Task goal → Return all of the items below word for word, leaving out the pictures.

[Collected data]
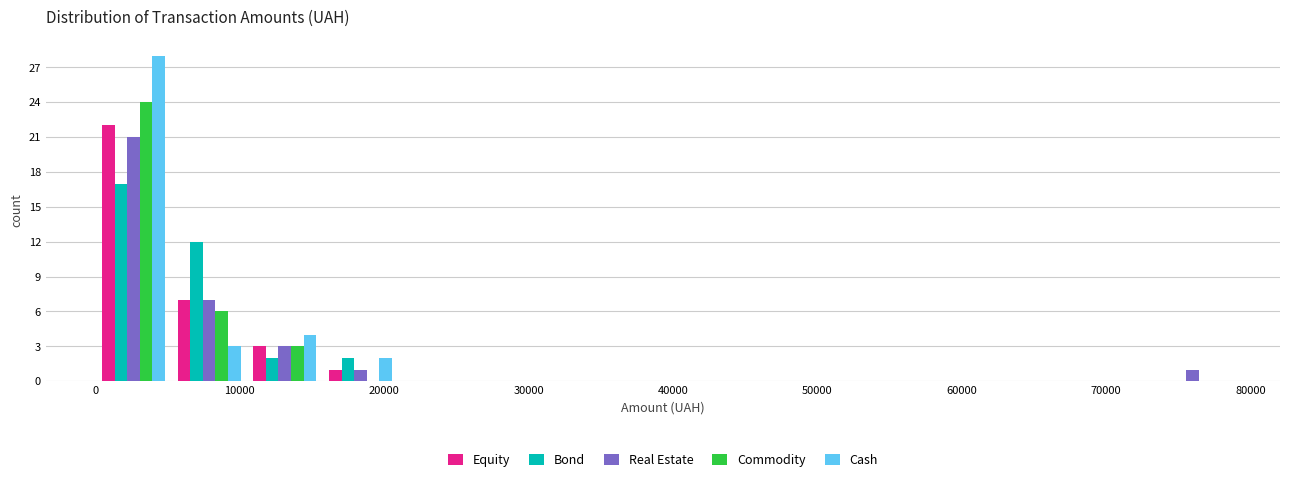

Reading left to right, transcribe this chart: for each range on the x-axis, give the height of each series' bar. Neither the bar edges nor the heights are printed on the chart, so give them approximately, as read against the axes.

0 to 5000: Equity=22	Bond=17	Real Estate=21	Commodity=24	Cash=28
5000 to 10000: Equity=7	Bond=12	Real Estate=7	Commodity=6	Cash=3
10000 to 16000: Equity=3	Bond=2	Real Estate=3	Commodity=3	Cash=4
16000 to 21000: Equity=1	Bond=2	Real Estate=1	Commodity=0	Cash=2
21000 to 26000: Equity=0	Bond=0	Real Estate=0	Commodity=0	Cash=0
26000 to 31000: Equity=0	Bond=0	Real Estate=0	Commodity=0	Cash=0
31000 to 37000: Equity=0	Bond=0	Real Estate=0	Commodity=0	Cash=0
37000 to 42000: Equity=0	Bond=0	Real Estate=0	Commodity=0	Cash=0
42000 to 47000: Equity=0	Bond=0	Real Estate=0	Commodity=0	Cash=0
47000 to 52000: Equity=0	Bond=0	Real Estate=0	Commodity=0	Cash=0
52000 to 58000: Equity=0	Bond=0	Real Estate=0	Commodity=0	Cash=0
58000 to 63000: Equity=0	Bond=0	Real Estate=0	Commodity=0	Cash=0
63000 to 68000: Equity=0	Bond=0	Real Estate=0	Commodity=0	Cash=0
68000 to 73000: Equity=0	Bond=0	Real Estate=0	Commodity=0	Cash=0
73000 to 79000: Equity=0	Bond=0	Real Estate=1	Commodity=0	Cash=0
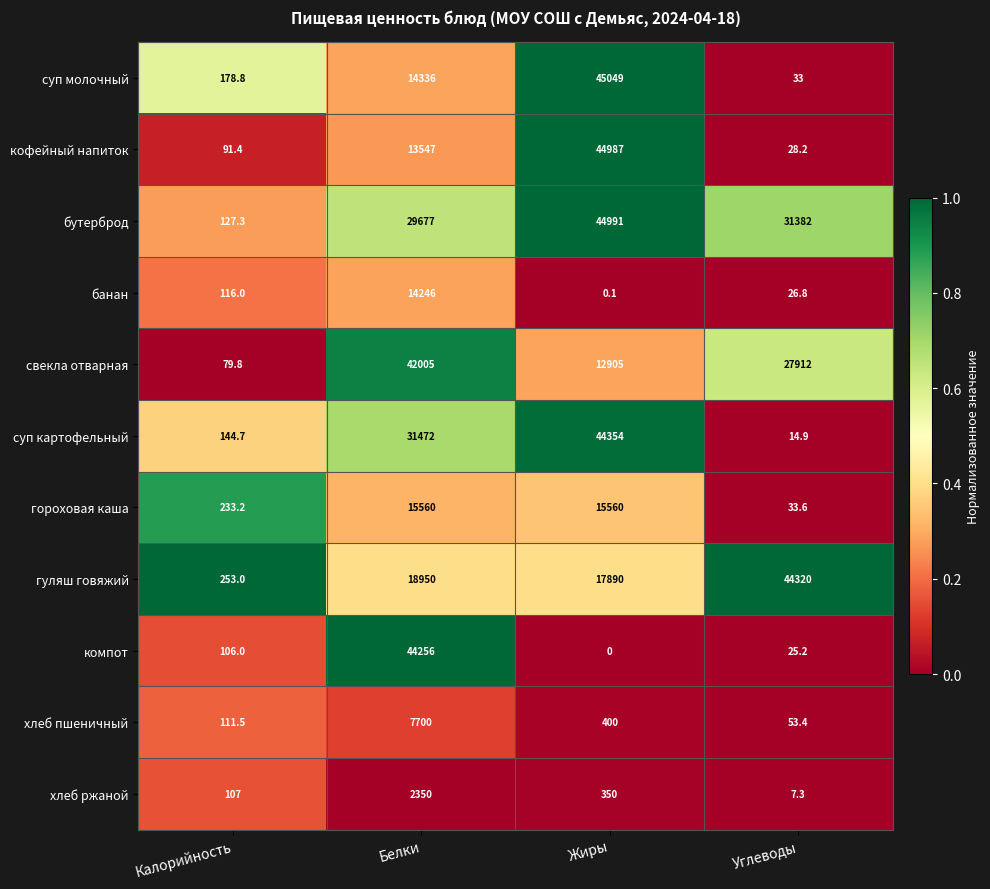

Which series has the largest total across all categories?

бутерброд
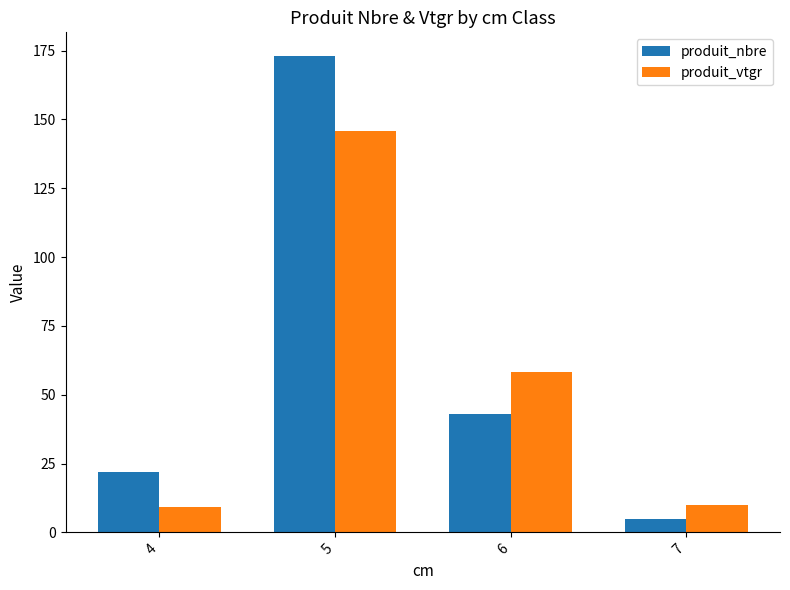

What is the average value of the produit_vtgr series?

55.8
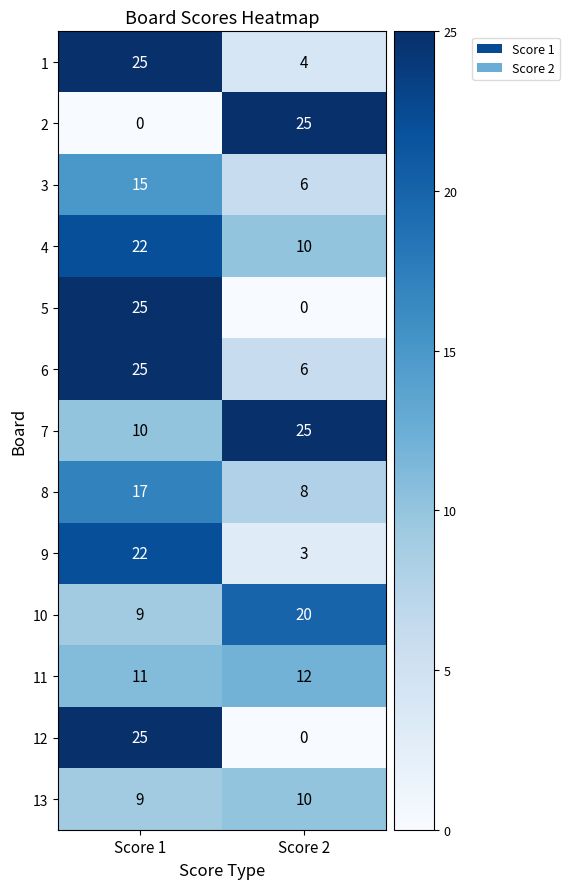

What is the difference between the maximum and minimum values in the 2 series?

25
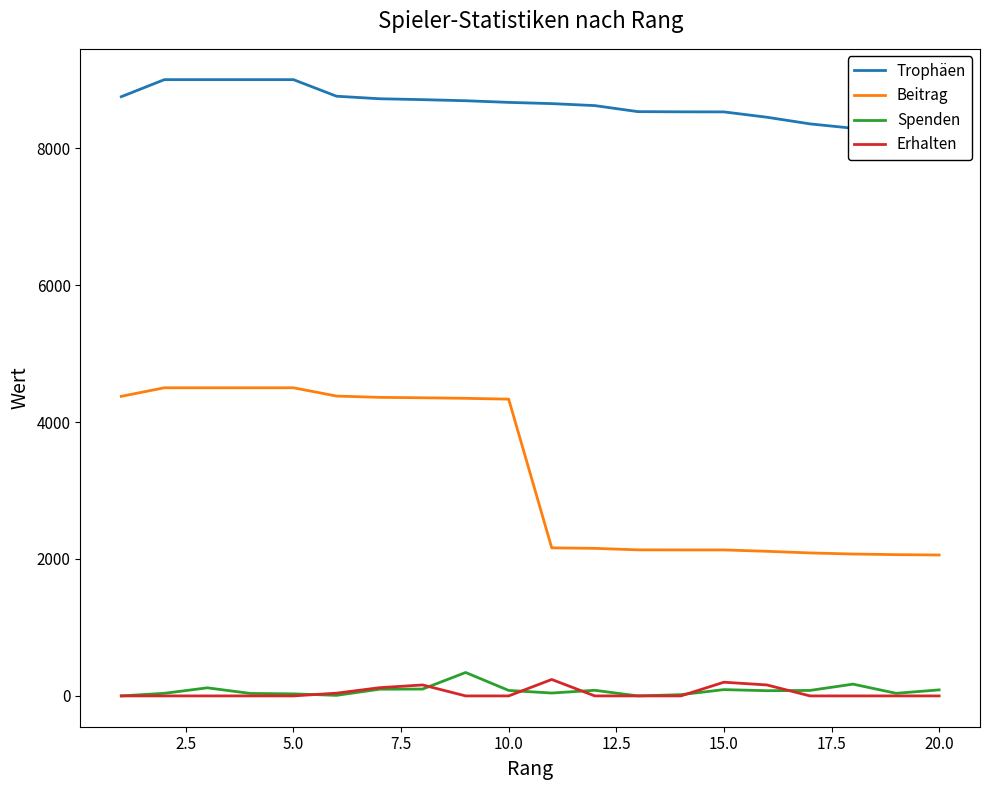

True or false: Erhalten and Beitrag cross at least once.

False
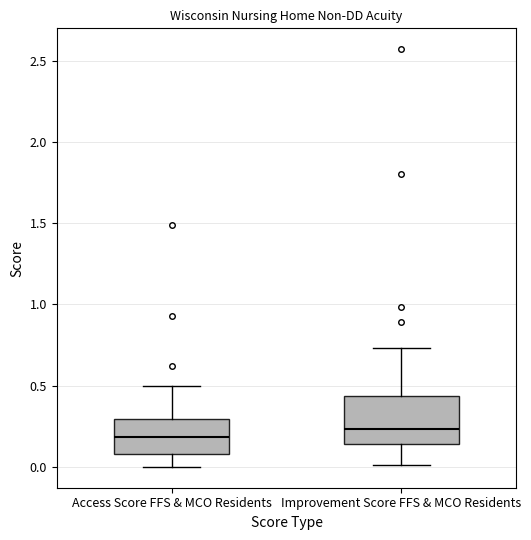

Reading left to right, transcribe this box plot: for each box, give where its median line is, the range the box spans, and where its two whiskers end, as read against the y-axis. The values are not printed on the chart, so give them approximately, as read against the axis.

Access Score FFS & MCO Residents: median 0.20, box 0.10 to 0.30, whiskers 0.00 to 0.50
Improvement Score FFS & MCO Residents: median 0.25, box 0.15 to 0.45, whiskers 0.00 to 0.75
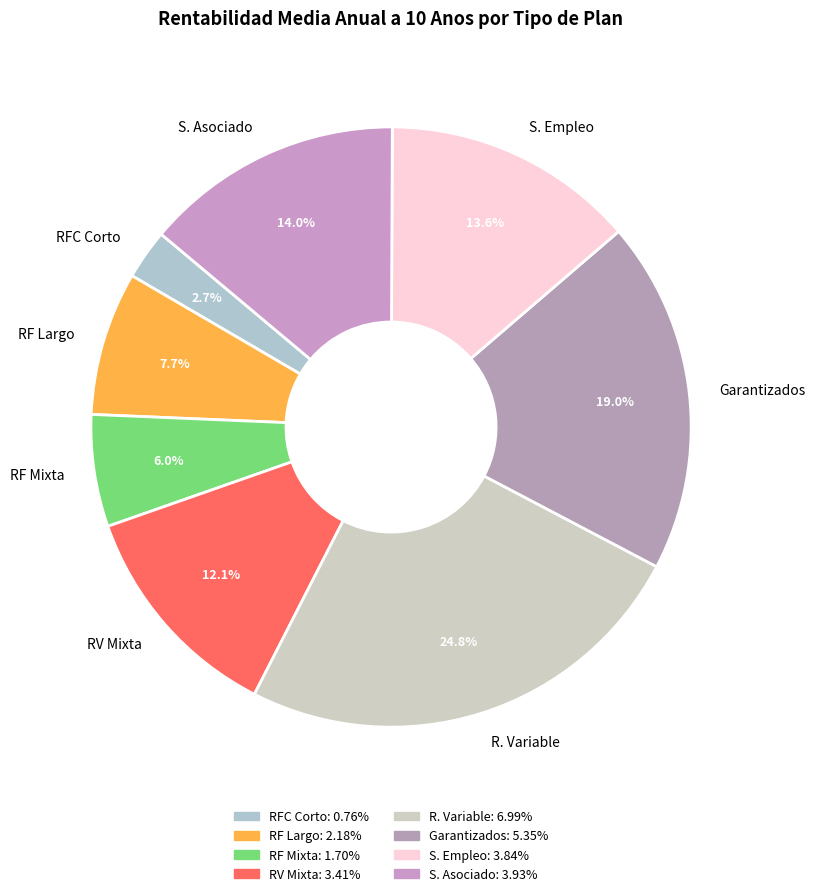

What is the largest slice in the pie chart?

R. Variable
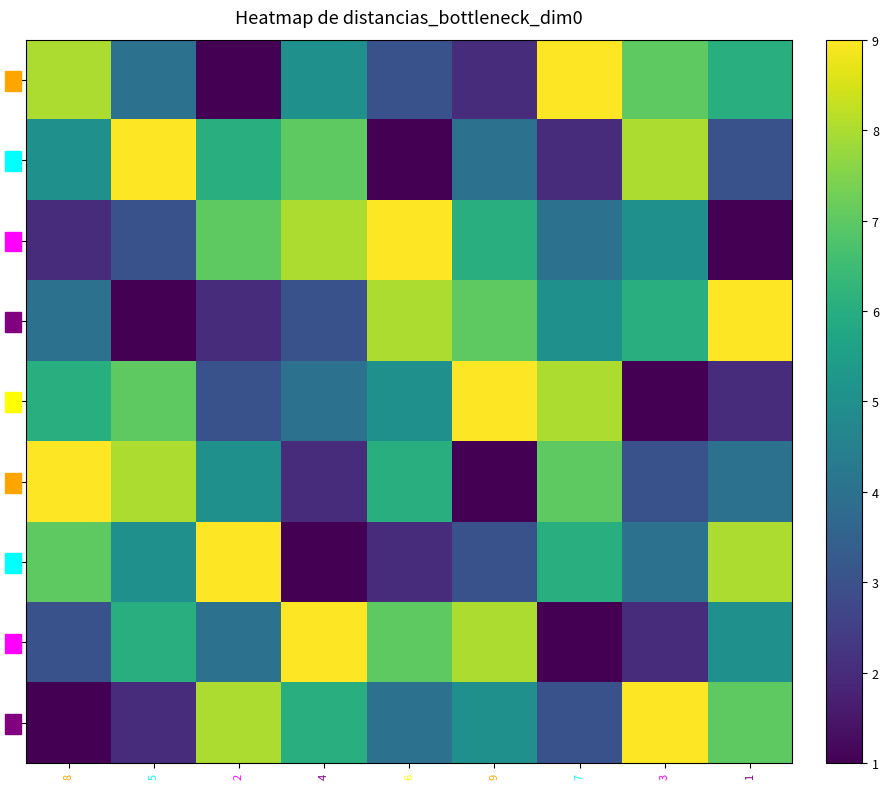

What is the total value across all series at 8?

45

Response to the exercise →
Reading left to right, transcribe this chart: for each range on the x-axis, give the height of each series' bar. Neither the bar edges nor the heights are printed on the chart, so give them approximately, as read against the axes.

0 to 5000: Equity=22	Bond=17	Real Estate=21	Commodity=24	Cash=28
5000 to 10000: Equity=7	Bond=12	Real Estate=7	Commodity=6	Cash=3
10000 to 16000: Equity=3	Bond=2	Real Estate=3	Commodity=3	Cash=4
16000 to 21000: Equity=1	Bond=2	Real Estate=1	Commodity=0	Cash=2
21000 to 26000: Equity=0	Bond=0	Real Estate=0	Commodity=0	Cash=0
26000 to 31000: Equity=0	Bond=0	Real Estate=0	Commodity=0	Cash=0
31000 to 37000: Equity=0	Bond=0	Real Estate=0	Commodity=0	Cash=0
37000 to 42000: Equity=0	Bond=0	Real Estate=0	Commodity=0	Cash=0
42000 to 47000: Equity=0	Bond=0	Real Estate=0	Commodity=0	Cash=0
47000 to 52000: Equity=0	Bond=0	Real Estate=0	Commodity=0	Cash=0
52000 to 58000: Equity=0	Bond=0	Real Estate=0	Commodity=0	Cash=0
58000 to 63000: Equity=0	Bond=0	Real Estate=0	Commodity=0	Cash=0
63000 to 68000: Equity=0	Bond=0	Real Estate=0	Commodity=0	Cash=0
68000 to 73000: Equity=0	Bond=0	Real Estate=0	Commodity=0	Cash=0
73000 to 79000: Equity=0	Bond=0	Real Estate=1	Commodity=0	Cash=0

Which series has the largest total across all categories?

бутерброд

What is the average value of the produit_vtgr series?

55.8

What is the difference between the maximum and minimum values in the 2 series?

25

True or false: Erhalten and Beitrag cross at least once.

False

Reading left to right, transcribe this box plot: for each box, give where its median line is, the range the box spans, and where its two whiskers end, as read against the y-axis. The values are not printed on the chart, so give them approximately, as read against the axis.

Access Score FFS & MCO Residents: median 0.20, box 0.10 to 0.30, whiskers 0.00 to 0.50
Improvement Score FFS & MCO Residents: median 0.25, box 0.15 to 0.45, whiskers 0.00 to 0.75

What is the largest slice in the pie chart?

R. Variable

What is the total value across all series at 8?

45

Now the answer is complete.